**EXTRAIT DU DOCUMENT**

En 1900, 100’000 spectateurs assistent à la Passion. En 1922, ils sont 300’000.
Dans les années 1930, Hitler recommande le théâtre d’Oberammergau. Toutefois, après la Deuxième Guerre mondiale, des voix s’élèvent pour dénoncer le texte de la Passion, jugé antisémite. Les habitants y réagissent par une forte opposition. Les 460’000 visiteurs sont atteints en 1980. En 1990, place à un jeune régisseur du village: Christian Stückl, 27 ans, partisan du changement. Il réécrit le livret avec soin. Grâce au combat opiniâtre de femmes du village, le règlement interne est également modifié. Devant la justice, les femmes mariées et celles âgées de plus de 35 ans obtiennent le droit d’interpréter les rôles importants, inaccessibles jusque-là. Et en 2000, les musulmans domiciliés dans la commune sont autorisés à participer à la Passion. Cette année, Cengiz Görür, musulman d’origine turque, interprète un rôle principal. Et un autre musulman, Abdullah Kenan Karaca, assiste le metteur en scène. (cath.ch/bl)
Fidèle à un vœu prononcé en 1633, les habitants du village bavarois d’Oberammergau jouent la Passion du Christ chaque décennie.

**CONSIGNE A**
Expliquez, s'il vous plaît, en une à trois phrases, pourquoi les habitants d'Oberammergau jouent la Passion du Christ chaque décennie, d'après l'extrait du document.
**CONSIGNE B**
Selon l'extrait du document, combien de spectateurs ont assisté à la Passion en 1922 ?

**DONNÉES FOURNIES**
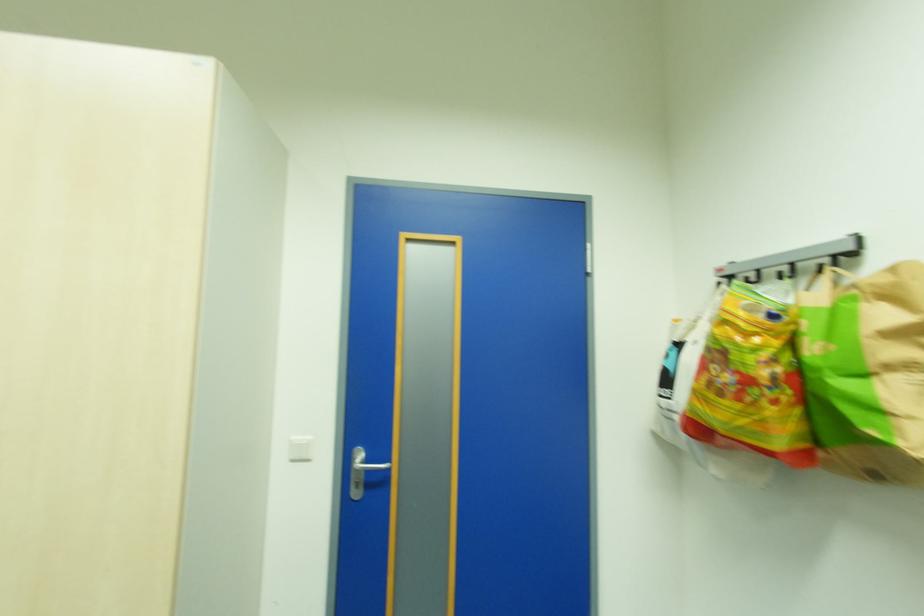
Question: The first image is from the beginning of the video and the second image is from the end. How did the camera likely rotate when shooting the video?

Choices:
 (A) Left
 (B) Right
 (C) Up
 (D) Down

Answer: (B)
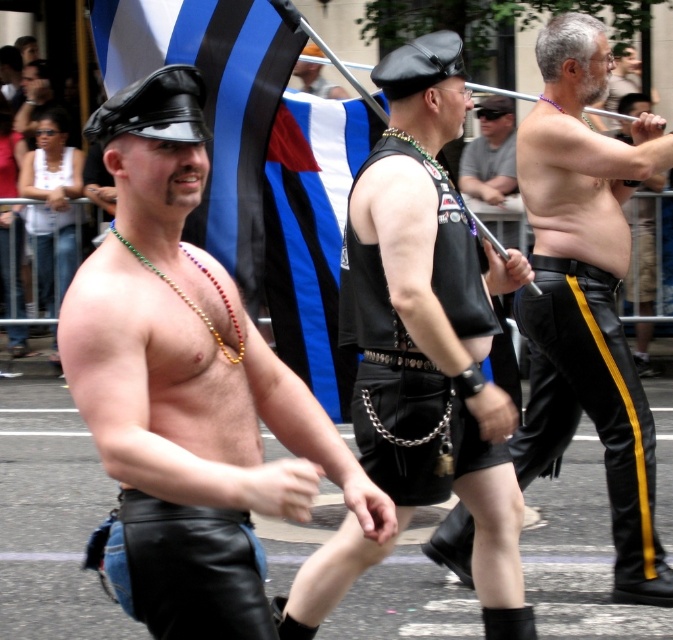
Is black leather pants at center closer to the viewer compared to leather cap at center?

**RÉPONSE RÉDIGÉE A**
Les habitants du village bavarois d'Oberammergau jouent la Passion du Christ chaque décennie par fidélité à un vœu prononcé en 1633.

**RÉPONSE RÉDIGÉE B**
300’000 spectateurs.